*** GIVEN TEXT ***
One assumes that part of the remit of the Legal Services Consumer Panel is to ensure that consumers of legal services are satisfied.

If so, may I heartily congratulate them on a job well done. According to the panel’s own survey of 3,500 consumers, 85% said they were satisfied with the service provided. This was unchanged year-on-year and six percentage points higher than in 2012.

These figures are remarkable, given the costly and unpredictable nature of legal services – not to mention that in litigation there is a 50% chance that you lose.

So it’s down the pub and raise a toast to our high-achieving legal sector? Apparently not.

The only mention of satisfaction in the consumer panel’s press release on the survey was to say that people who were happy with their lawyer were twice as likely to have received face-to-face services than those who were not (we can file that piece of insight alongside bears’ toiletry habits).

Instead, the focus – as it habitually seems to be – was on the fall in people shopping around, and their relative difficulty in finding information about how long legal services would take and whether lawyers were insured.

Shopping around has become an infatuation for regulators and consumer watchdogs. They envisage a world where time-rich clients peruse comparison and review websites, intuitive and informed enough to spot unreliable entries and knowing exactly what makes a law firm worth instructing. They treat legal services like any other commodity and seem perturbed when consumers seem to disagree.

Consumers are shopping around more, in comparison to the last decade and before. But perhaps there comes a point where we just accept that legal services are different.

Consumers trust the opinion of friends and family because that is the most reliable barometer of quality. They favour the high street firm in their local town because they might know the solicitor from the school pick-up or the local sports club, or because – and brace yourselves for this one regulatory wonks – they like being able to pop in and see their lawyer in person.
*** End of GIVEN TEXT ***
• **WHAT YOU WILL DO**:
(1) Quote the stretch of the legal services consumer satisfaction text from "Shopping around has" through "seem to disagree.".
(2) Continue the text on legal services consumer satisfaction from the point where it stops.
*** PROVIDED INFORMATION ***
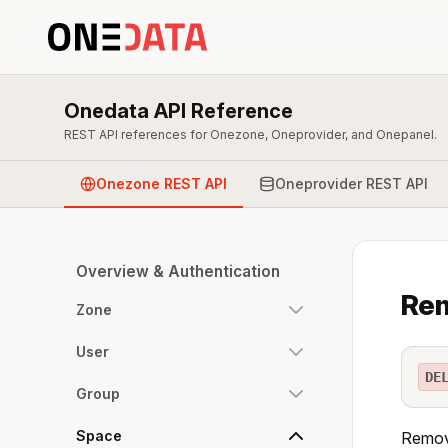
Onedata API Reference
REST API references for Onezone, Oneprovider, and Onepanel.
Onezone REST API
Oneprovider REST API
Overview & Authentication
Re
Zone
User
DE
Group
Space
Remove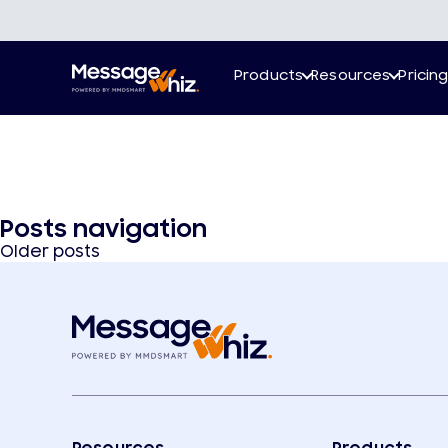
Products
Resources
Pricin
Posts navigation
Older posts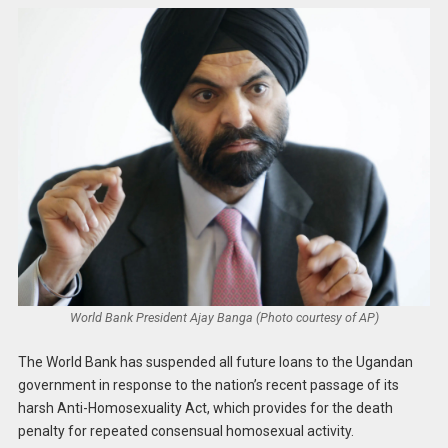
World Bank President Ajay Banga (Photo courtesy of AP)
The World Bank has suspended all future loans to the Ugandan
government in response to the nation’s recent passage of its
harsh Anti-Homosexuality Act, which provides for the death
penalty for repeated consensual homosexual activity.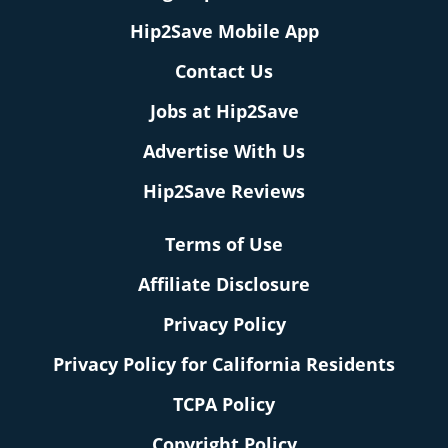
Hip2Save Mobile App
Contact Us
Jobs at Hip2Save
Advertise With Us
Hip2Save Reviews
Terms of Use
Affiliate Disclosure
Privacy Policy
Privacy Policy for California Residents
TCPA Policy
Copyright Policy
*** End of PROVIDED INFORMATION ***
• **ACTIVITY ANSWERS**:
(1)
Shopping around has become an infatuation for regulators and consumer watchdogs. They envisage a world where time-rich clients peruse comparison and review websites, intuitive and informed enough to spot unreliable entries and knowing exactly what makes a law firm worth instructing. They treat legal services like any other commodity and seem perturbed when consumers seem to disagree.

(2)
There is nothing wrong with that, you might think. But the fly in the ointment is the nebulous concept of unmet need. This is the finger-in-the-air idea of plucking out numbers of people who need legal services but do not access them. The theory goes that if only there was a meerkat or Welsh opera singer pointing them to a comparator of legal services then they would come forward in their droves.

There may be some truth in that. It is possible that if people had easy access to price information or anecdotal evidence about whether a similar service to a completely different client with different needs was well-delivered, then they would pay for legal advice.

It’s just that the evidence year-on-year is that there is a limit to how much people want to shop around. And despite the improvements around transparency (law firms required by the SRA to publish their prices, for example) this is still not enough.

The legal regulators and watchdogs partly pursue this agenda because they are under pressure to do something in response to the Competition and Markets Authority, which took a dim view of the information made available to consumers by the profession. Protestations that shopping for legal services is different to insurance or healthcare are met with familiar jibes that the profession is protectionist and unwielding. 

The consumer panel chair said she was ‘concerned’ that shopping around has fallen post-pandemic. That assumes shopping around is in their best interests, and yet large number of consumers have decided it is not. And if most of those are happy with the outcome, why can’t the consumer watchdog be happy as well?